The New Alliance for Food Security and Nutrition (G8NA), was inaugurated in 2012 as a commitment by the governments of the G8, African countries and corporate sector partners to lift 50 million people out of poverty in ten years by “unleashing the power of the private sector.” Ten African countries have signed cooperation agreements and several domestic and international companies have pledged to invest in areas relevant to food security and nutrition, amounting to more than US$7 billion. The G8NA has been heavily criticized, however, and this report adds to the discussion. Core problems with the initiative are highlighted, including governance of the alliance, the dominance of large corporate actors, and that it is poorly integrated into existing international processes and agreements. It concludes with a call halting the G8NA altogether unless radical changes are implemented, such as greater transparency, more civil society participation, and framing options within Committee on World Food Security principles and guidelines.
To celebrate the International Year of family Farming, FAO produced this extensive tome dedicated to stories surrounding the actual and potential future benefits of family farming. Deep Roots contains some 70 specially commissioned articles on diverse aspects of family farming from around the world, including regional overview papers that summarise the current situation and recent developments in each. ILEIA also contributed with an agroecological perspective in ‘Unlocking the potential of family farmers with agroecology’ (pages 42-45), followed by articles on gender and youth. FAO’S Director General Jose Graziano da Silva tells us that “out of 570 million farms in the world, 500 million are family owned, making the well-being of farm families inextricably woven into the overall wellbeing of societies, with tremendous implications for food production and sustainability.” He also confirms the organisation’s commitment to supporting FAO member states in shaping enabling policies and the knowledge environment for family farming in the years to come. Many photos in the book, including the cover photo, are entries in the AgriCultures Network’s Family Farming Photo Competition.

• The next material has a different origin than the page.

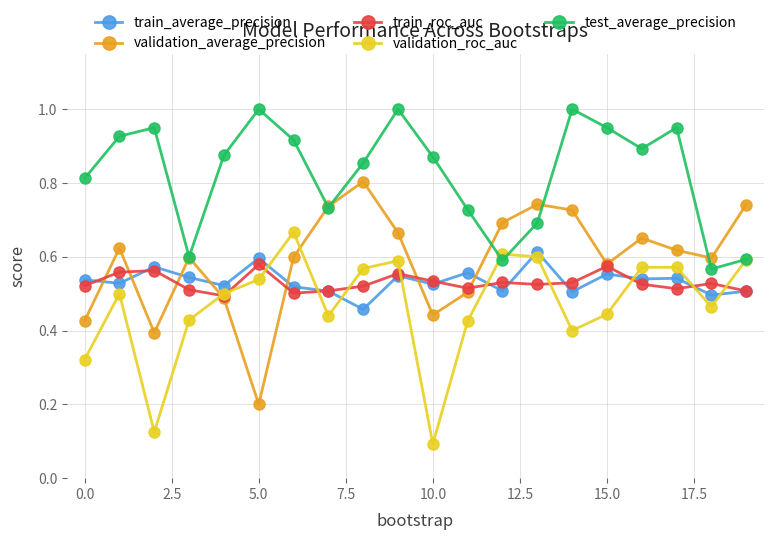

In validation_average_precision, how many points are higher than both neighbors (excluding endpoints)?

5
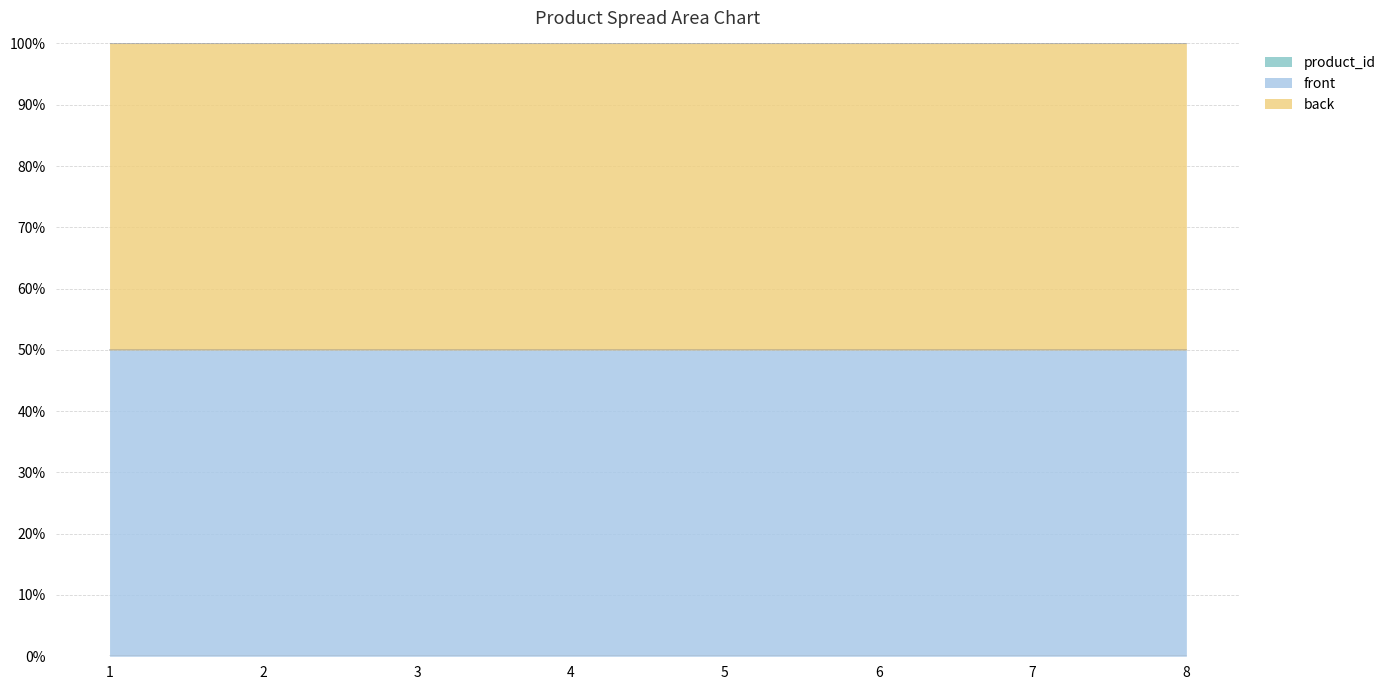

Does the chart display data point markers on the line(s)?

No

For most of the last 50 years, food production has increased ahead of population growth, with much of this coming from small scale family farms. Why then are such households still disproportionately vulnerable to undernutrition? The report does not address this question, as the real answer would indicate that more extreme actions are needed than the general recommendations put forward. These are that smallholder agricultural development can be an excellent way to reduce poverty and tackle hunger, that patterns of agricultural development need steering towards more diversified food production, and that smallholder agricultural programmes need backing up with primary health care, clean water and sanitation, female empowerment and other interventions. No-one may disagree with any of these, but it appears that much more is required, and that would involve a radical change in mindset regarding a rebalancing of power between family farms and local food systems, and the farming for profit agri-business model that currently dominates.